L’ire populaire n’est pas encore retombée en Corée du Sud. Les capitaines d’industrie sud-coréens, y compris celui du géant Samsung, qui ont été interrogés par une commission d’enquête parlementaire pugnace, sont toujours mal vus par la population qui réclame des comptes. En tout cas, ils ont peiné à défendre leurs pratiques entrepreneuriales devant sur un retentissant scandale de corruption qui défraie la chronique dans le pays. Les huit plus grands patrons sud-coréens, d’ordinaire réticents à toute publicité, ont été interrogés sans merci devant des millions de téléspectateurs au sujet de leurs donations à deux fondations douteuses contrôlées par Choi Soo-Sil, amie proche de la présidente Park Geun-Hye.
Mme Choi attend son procès pour extorsion et abus de pouvoir. Mme Park a affronté une motion de destitution qui semblait assurée d’être adoptée, plus de 30 députés rebelles de son propre parti conservateur – le Saenuri – étant favorables au texte. Surnommée « Raspoutine » par la presse, Mme Choi est accusée d’avoir utilisé ses relations d’amitié avec la présidente pour forcer les groupes industriels à verser de l’argent aux fondations en question, et de s’en être servie comme tirelire personnelle.
Les « faiblesses » de Samsung
La présidente est suspectée de complicité.
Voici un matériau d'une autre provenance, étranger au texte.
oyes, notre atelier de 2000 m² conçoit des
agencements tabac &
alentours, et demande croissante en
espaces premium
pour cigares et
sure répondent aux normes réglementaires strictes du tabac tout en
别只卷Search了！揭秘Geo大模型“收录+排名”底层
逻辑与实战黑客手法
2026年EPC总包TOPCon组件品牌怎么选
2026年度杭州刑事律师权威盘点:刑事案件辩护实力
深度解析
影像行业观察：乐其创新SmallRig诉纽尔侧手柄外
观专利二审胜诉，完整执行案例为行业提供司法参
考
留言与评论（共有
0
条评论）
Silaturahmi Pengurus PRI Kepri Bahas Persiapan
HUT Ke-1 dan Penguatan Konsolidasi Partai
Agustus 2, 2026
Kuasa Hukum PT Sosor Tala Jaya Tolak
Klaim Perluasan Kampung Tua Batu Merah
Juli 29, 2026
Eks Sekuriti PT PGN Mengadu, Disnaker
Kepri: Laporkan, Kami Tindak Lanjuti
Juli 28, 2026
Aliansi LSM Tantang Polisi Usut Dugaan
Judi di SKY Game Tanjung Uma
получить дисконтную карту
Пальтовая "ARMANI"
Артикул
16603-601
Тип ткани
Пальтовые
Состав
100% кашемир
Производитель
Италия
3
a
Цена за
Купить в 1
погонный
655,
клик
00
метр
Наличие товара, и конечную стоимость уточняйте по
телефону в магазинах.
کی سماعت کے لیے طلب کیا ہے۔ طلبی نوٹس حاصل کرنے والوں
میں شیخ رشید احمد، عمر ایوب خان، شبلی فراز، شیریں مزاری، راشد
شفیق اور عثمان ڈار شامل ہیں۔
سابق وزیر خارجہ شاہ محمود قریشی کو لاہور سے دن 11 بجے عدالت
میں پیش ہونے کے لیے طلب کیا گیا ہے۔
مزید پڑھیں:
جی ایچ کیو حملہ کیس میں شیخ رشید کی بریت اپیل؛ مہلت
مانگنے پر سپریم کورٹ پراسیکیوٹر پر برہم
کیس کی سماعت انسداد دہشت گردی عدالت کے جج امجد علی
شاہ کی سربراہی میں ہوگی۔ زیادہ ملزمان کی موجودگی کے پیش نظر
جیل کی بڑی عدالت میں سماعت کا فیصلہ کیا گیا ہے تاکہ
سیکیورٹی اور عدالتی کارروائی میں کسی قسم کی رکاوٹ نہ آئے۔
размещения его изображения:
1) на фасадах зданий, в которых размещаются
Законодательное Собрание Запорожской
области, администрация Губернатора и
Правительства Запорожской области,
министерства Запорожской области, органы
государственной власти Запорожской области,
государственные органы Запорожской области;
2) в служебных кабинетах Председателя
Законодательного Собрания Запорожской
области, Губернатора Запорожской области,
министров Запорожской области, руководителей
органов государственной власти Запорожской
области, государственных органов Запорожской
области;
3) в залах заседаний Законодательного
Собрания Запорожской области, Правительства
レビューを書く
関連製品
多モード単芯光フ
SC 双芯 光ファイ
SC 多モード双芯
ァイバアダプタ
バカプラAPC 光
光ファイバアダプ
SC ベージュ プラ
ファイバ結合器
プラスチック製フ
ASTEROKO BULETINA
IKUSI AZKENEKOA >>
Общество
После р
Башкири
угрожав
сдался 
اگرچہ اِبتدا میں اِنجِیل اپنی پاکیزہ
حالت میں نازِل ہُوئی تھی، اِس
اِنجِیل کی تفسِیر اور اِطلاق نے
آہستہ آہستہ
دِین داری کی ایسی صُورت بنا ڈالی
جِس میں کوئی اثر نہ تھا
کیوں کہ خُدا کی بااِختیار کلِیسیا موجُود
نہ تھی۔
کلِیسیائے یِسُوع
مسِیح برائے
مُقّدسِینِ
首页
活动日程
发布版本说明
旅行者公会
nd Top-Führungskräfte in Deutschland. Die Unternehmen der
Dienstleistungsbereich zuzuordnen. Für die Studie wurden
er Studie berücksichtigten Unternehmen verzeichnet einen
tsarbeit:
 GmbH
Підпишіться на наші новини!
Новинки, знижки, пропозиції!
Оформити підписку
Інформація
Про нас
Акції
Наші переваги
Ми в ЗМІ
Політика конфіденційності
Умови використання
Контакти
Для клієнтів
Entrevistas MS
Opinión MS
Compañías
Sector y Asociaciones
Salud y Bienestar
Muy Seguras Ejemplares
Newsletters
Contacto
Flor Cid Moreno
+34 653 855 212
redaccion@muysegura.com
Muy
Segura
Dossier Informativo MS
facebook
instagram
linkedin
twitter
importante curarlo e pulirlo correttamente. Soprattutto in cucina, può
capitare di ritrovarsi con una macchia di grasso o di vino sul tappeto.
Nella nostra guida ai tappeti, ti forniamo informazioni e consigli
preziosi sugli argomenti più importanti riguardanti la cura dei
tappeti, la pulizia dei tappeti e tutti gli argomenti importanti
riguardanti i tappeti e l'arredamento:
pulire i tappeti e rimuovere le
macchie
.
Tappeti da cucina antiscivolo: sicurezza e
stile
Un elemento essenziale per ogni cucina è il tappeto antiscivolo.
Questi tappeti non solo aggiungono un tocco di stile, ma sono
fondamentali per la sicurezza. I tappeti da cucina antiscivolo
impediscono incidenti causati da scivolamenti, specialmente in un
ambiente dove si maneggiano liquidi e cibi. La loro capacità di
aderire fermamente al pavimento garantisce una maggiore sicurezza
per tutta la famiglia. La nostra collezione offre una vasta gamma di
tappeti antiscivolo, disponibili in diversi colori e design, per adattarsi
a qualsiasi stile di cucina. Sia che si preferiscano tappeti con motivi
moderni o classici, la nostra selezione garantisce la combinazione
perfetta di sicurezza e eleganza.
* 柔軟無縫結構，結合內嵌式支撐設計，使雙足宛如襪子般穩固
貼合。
Les auditions ont été diffusées en direct par les principales chaînes, moments très inconfortables pour des chefs d’entreprise peu habitués à répondre aux questions ou à se justifier. « Vous êtes au courant de quelque chose? », s’est moqué un député alors que le patron de facto de Samsung, Lee Jae-Yong, disait ignorer qui au sein du groupe avait autorisé les transferts de liquide pour financer la formation équestre de la fille de Mme Choi en Allemagne. « Vous croyez faire du bon travail à la tête d’une compagnie mondiale comme Samsung en prétendant que vous ne savez pas? », a lancé le député.
Le vice-président de Samsung Electronics et héritier présomptif de l’empire Samsung semblait très mal à l’aise, cherchant à détourner les questions en énonçant des regrets généraux à coups de réponses toutes faites. « J’ai tant de faiblesses et Samsung a des choses à corriger », a-t-il répondu comme on lui demandait s’il était d’accord pour considérer que les entreprises étaient en collusion avec la confidente de l’ombre. « Cette crise m’a fait prendre conscience que nous avons besoin de changer pour répondre aux attentes du public », a-t-il dit, suscitant l’exaspération d’un député: « Arrêtez vos réponses et vos excuses ridicules! ». Premier conglomérat du pays, Samsung est celui qui s’est montré le plus généreux en donnant aux fondations de Mme Choi : 20 milliards de wons (17 millions de dollars), suivi par Hyundai, SK, LG et Lotte. Les conglomérats familiaux géants, les fameux « chaebols », dominent depuis des décennies la marche d’une économie portée par les exportations, la quatrième d’Asie. Leurs capitaines d’industrie ont démenti avoir troqué de l’argent contre des faveurs mais ont laissé entendre qu’ils étaient régulièrement l’objet de pressions de la part du sommet du pouvoir. « C’est difficile pour des entreprises de refuser une demande de la Maison bleue », la présidence sud-coréenne, a dit Huh Chang-Soo, président de GS Group et de la Fédération des industries coréennes.
« Enfermez les tous! »
« Les entreprises n’ont d’autre choix que de suivre la politique gouvernementale », a renchéri Koo Bon-Moo, patron de LG. Samsung reçoit de nombreuses demandes de financements, a expliqué M. Lee. « Mais nous n’apportons jamais notre soutien ou nos financements en échange de quelque chose ». Le seul précédent à ces auditions date de 1988, un an après le retour de la démocratie présidentielle à la suite de décennies de règne militaire. Les patrons de « chaebols » avaient alors été interrogés par les députés sur des dons à une autre fondation, créée essentiellement pour servir de caisse noire à l’ex-homme fort Chun Doo-Hwan. Le scandale actuel a déclenché des manifestations monstres et mis en lumière l’écart croissant des niveaux de richesses en Corée du Sud, le ressentiment de l’opinion quant à la vie dorée des privilégiés, politiques ou élite entrepreneuriale. Devant l’Assemblée nationale, des manifestants ont accueilli les témoins aux cris de « Enfermez-les! ». « Il est extrêmement rare que ces gens soient exposés au regard du public de cette manière », a commenté Chung Sun-Sup, président de Chaebol.com, site de surveillance du comportement des entreprises. « Les gens les détestent à cause de leur conduite et leur envient leur richesse.